Jerry Hairston Jr. not activated, Scott Van Slyke injures neck

Dodgers left fielder Scott Van Slyke tries to make a catch on a sinking live drive by Cardinals catcher Yadier Molina that went for a run-scoring double in the first inning Saturday.
(Mark J. Terrill / Associated Press)

The Dodgers’ bench wasn’t looking any deeper Sunday, particularly in the outfield.

Scott Van Slyke suffered a bit of whiplash diving for a ball Saturday and was questionable, the Dodgers elected not to activate Jerry Hairston Jr. for another day and Matt Kemp was given the day off.

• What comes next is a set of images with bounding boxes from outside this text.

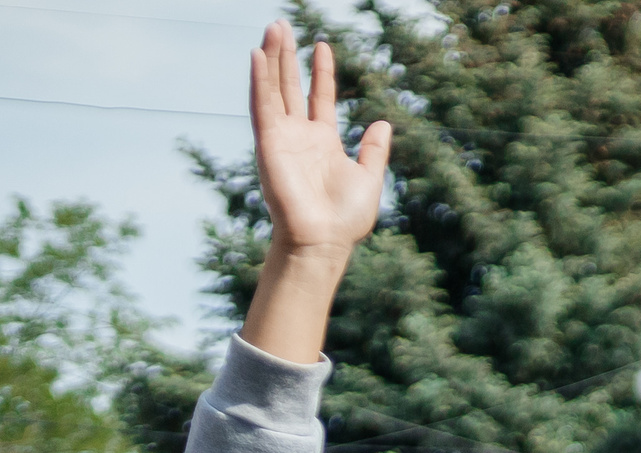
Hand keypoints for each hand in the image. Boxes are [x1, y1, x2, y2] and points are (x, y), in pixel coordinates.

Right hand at [250, 22, 390, 261]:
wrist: (324, 240)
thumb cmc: (345, 217)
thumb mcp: (369, 177)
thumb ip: (374, 150)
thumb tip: (384, 124)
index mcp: (323, 141)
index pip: (320, 97)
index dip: (321, 72)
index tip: (322, 44)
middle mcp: (299, 135)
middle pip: (291, 86)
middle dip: (287, 56)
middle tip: (282, 24)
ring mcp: (282, 137)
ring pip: (274, 88)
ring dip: (271, 58)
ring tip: (273, 28)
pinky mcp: (268, 143)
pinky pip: (262, 105)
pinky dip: (259, 80)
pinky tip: (256, 55)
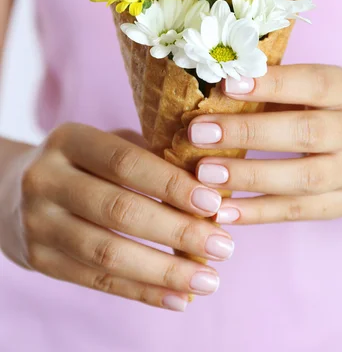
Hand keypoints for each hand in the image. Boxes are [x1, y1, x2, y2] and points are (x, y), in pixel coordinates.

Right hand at [0, 124, 234, 310]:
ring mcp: (38, 222)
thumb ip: (150, 160)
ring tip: (209, 279)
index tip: (214, 203)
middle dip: (177, 231)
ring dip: (165, 271)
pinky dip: (143, 292)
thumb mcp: (106, 145)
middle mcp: (46, 180)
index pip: (125, 161)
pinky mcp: (39, 260)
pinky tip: (179, 299)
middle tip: (224, 246)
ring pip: (107, 254)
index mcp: (69, 140)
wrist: (11, 192)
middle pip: (119, 210)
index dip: (171, 184)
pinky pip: (97, 282)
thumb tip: (210, 192)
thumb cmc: (82, 164)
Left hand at [188, 65, 341, 224]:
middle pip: (307, 133)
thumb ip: (267, 85)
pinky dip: (256, 212)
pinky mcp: (340, 205)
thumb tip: (208, 83)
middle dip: (248, 133)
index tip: (226, 85)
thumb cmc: (315, 110)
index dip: (272, 85)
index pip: (314, 84)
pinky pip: (295, 212)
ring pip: (304, 179)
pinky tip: (221, 211)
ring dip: (249, 176)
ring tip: (204, 173)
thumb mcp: (304, 88)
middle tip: (199, 133)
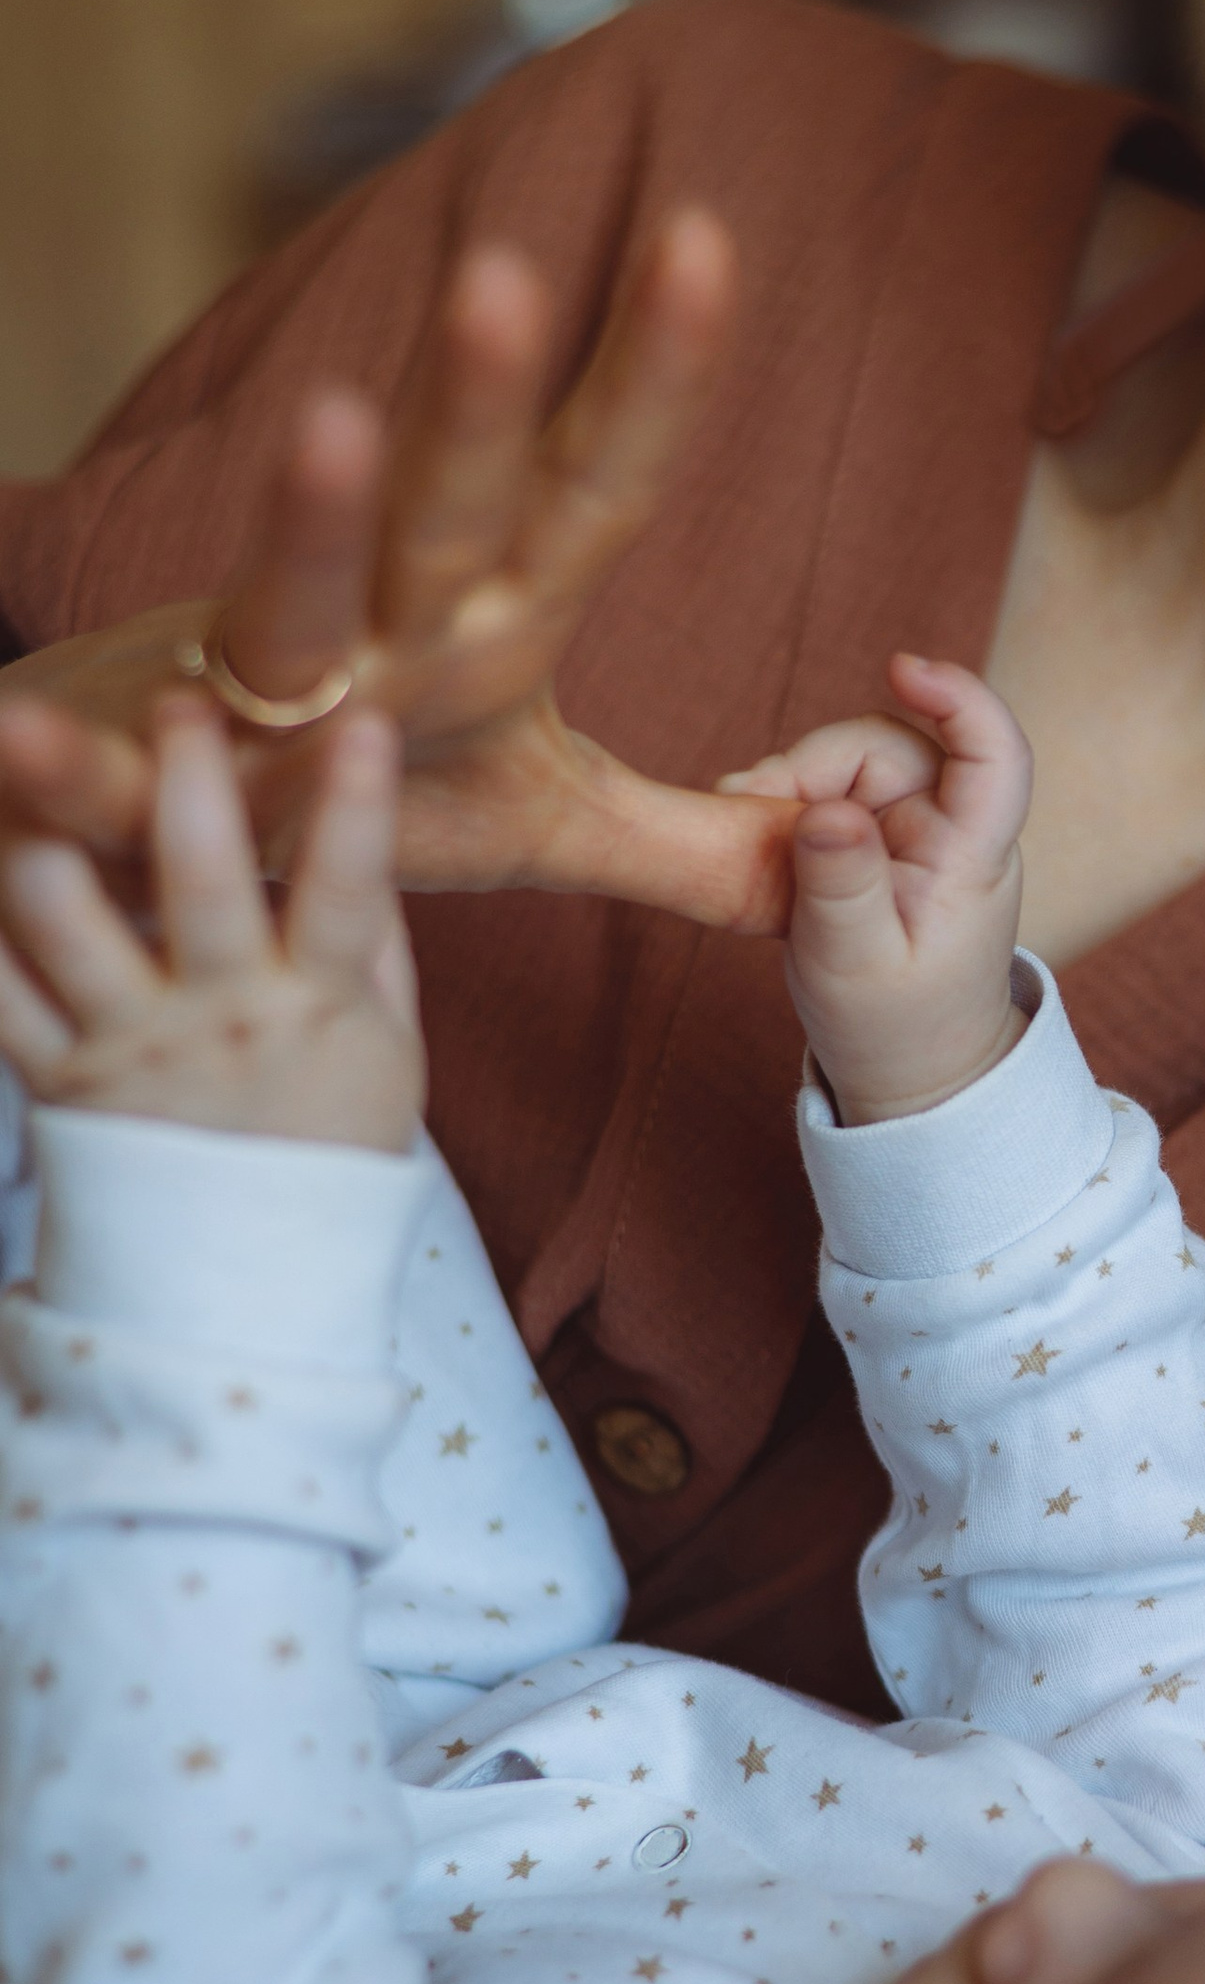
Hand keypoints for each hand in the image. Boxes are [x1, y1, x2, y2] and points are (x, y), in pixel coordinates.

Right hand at [0, 212, 805, 930]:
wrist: (151, 821)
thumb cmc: (359, 798)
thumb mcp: (534, 825)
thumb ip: (682, 840)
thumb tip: (830, 849)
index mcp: (489, 623)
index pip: (593, 489)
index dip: (652, 377)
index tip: (707, 234)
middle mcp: (383, 630)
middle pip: (449, 504)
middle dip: (479, 399)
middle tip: (510, 271)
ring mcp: (253, 688)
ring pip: (291, 596)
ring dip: (307, 511)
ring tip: (329, 416)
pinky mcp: (134, 770)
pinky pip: (101, 774)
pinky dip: (59, 758)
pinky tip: (19, 734)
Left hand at [0, 692, 421, 1152]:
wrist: (251, 1283)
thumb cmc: (327, 1146)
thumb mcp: (387, 1050)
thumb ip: (372, 944)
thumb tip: (364, 827)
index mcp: (317, 1006)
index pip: (350, 892)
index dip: (359, 806)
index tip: (364, 721)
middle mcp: (224, 1020)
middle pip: (200, 882)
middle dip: (188, 779)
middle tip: (178, 699)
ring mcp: (133, 1050)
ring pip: (66, 922)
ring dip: (43, 829)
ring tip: (34, 758)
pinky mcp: (60, 1082)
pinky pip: (3, 991)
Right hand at [749, 656, 1029, 1123]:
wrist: (910, 1070)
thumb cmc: (896, 1026)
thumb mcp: (855, 965)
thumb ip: (840, 888)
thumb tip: (824, 811)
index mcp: (971, 859)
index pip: (995, 757)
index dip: (960, 699)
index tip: (903, 667)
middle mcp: (949, 829)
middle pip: (889, 747)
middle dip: (813, 763)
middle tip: (748, 804)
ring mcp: (911, 830)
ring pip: (848, 764)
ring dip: (791, 785)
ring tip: (745, 830)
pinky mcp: (874, 838)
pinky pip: (827, 792)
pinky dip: (786, 805)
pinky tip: (754, 835)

If Van Slyke is unable to play, Kemp is the only backup outfielder. Best expect to see him at some point.


Van Slyke was getting continued treatment on his neck and thought he could play.

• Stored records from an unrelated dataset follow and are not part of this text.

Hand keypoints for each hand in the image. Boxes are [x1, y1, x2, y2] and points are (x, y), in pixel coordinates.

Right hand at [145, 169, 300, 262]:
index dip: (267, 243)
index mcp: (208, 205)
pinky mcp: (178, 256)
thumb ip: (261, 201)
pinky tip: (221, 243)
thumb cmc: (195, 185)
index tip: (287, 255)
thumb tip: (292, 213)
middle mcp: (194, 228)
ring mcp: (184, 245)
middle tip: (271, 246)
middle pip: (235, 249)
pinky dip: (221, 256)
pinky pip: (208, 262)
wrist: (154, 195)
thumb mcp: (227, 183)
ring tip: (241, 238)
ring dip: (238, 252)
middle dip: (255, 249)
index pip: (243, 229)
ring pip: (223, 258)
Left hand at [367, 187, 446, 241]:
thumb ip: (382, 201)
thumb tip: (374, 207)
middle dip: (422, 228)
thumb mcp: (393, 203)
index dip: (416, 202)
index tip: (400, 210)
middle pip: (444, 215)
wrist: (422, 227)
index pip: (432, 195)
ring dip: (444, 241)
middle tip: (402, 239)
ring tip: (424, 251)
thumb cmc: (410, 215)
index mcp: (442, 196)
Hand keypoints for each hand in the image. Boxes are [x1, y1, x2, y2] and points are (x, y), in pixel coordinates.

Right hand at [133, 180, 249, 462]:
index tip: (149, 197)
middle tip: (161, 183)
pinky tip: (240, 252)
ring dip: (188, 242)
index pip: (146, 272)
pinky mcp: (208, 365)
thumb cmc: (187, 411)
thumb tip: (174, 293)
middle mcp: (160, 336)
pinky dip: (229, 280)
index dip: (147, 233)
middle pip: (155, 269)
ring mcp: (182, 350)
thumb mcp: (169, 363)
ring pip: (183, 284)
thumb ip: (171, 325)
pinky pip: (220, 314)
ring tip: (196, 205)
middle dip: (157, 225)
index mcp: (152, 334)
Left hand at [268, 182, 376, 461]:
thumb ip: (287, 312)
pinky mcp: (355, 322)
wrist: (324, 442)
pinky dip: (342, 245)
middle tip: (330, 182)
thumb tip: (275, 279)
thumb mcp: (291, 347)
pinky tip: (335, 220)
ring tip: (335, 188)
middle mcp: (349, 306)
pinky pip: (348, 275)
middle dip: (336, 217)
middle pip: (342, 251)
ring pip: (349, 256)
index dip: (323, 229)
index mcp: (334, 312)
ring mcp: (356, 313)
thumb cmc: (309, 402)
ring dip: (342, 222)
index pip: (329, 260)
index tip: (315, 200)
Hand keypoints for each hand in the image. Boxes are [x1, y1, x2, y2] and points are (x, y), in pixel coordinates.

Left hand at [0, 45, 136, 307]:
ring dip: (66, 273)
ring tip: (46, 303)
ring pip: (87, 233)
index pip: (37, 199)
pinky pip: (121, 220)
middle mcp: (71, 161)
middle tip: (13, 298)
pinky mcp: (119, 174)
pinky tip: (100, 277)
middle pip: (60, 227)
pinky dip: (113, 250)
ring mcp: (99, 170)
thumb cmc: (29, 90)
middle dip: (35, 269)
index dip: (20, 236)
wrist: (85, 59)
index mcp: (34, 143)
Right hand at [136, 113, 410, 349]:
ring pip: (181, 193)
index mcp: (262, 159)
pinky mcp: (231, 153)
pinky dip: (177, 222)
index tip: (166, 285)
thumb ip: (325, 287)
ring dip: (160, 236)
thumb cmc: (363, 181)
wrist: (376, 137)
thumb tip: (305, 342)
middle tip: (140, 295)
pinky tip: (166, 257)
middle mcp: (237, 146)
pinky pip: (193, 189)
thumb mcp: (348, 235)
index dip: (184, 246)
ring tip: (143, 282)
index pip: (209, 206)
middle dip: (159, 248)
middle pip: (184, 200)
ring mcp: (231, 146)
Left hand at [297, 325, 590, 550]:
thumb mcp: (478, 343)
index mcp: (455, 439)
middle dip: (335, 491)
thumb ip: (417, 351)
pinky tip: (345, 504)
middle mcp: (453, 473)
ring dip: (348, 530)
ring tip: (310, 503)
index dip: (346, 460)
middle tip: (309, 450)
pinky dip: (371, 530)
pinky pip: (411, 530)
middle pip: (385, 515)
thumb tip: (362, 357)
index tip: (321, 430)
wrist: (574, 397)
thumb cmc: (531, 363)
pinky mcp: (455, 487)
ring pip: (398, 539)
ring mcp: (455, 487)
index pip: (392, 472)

“It should loosen up as the day goes on,” Van Slyke said. “Put some heat on it and a little hot sauce. It should loosen up.”

A huge divot was visible in left field when Van Slyke slid Saturday. He said it was actually created by his knee hitting the turf.

“I haven’t seen the play, but what I remember is my knee going into the earth and it kind of made my slide pretty violent,” he said. “If my knee doesn’t go into the ground, it’s a normal slide. It jolted everything forward and it created a little bit of whiplash.”

Van Slyke spent the season almost exclusively playing first base at triple-A Albuquerque before being called up on May 10.

Hairston is in on the disabled list with a strained groin. He completed a two-game rehabilitation assignment with Class-A Rancho Cucamonga on Saturday and told reporters he was going to be activated Sunday.

The Dodgers, however, decided to wait a day.

“I’ll be activated tomorrow,” Hairston said.

So why not Sunday?

“It has nothing to do with me,” Hairston said.

The Dodgers have to make a corresponding move when they activate Hairston, and since Van Slyke’s neck doesn’t appear to be a disabled-list situation, guys like infielder Luis Cruz have to be nervous.

Manager Don Mattingly said the decision to wait a day to activate Hairston was pretty routine after a rehab assignment.

“Jerry played two days in a row,” Mattingly said. “[It’s] kind of like we always do, we always seem to make sure they come out of it all right and give them the day.”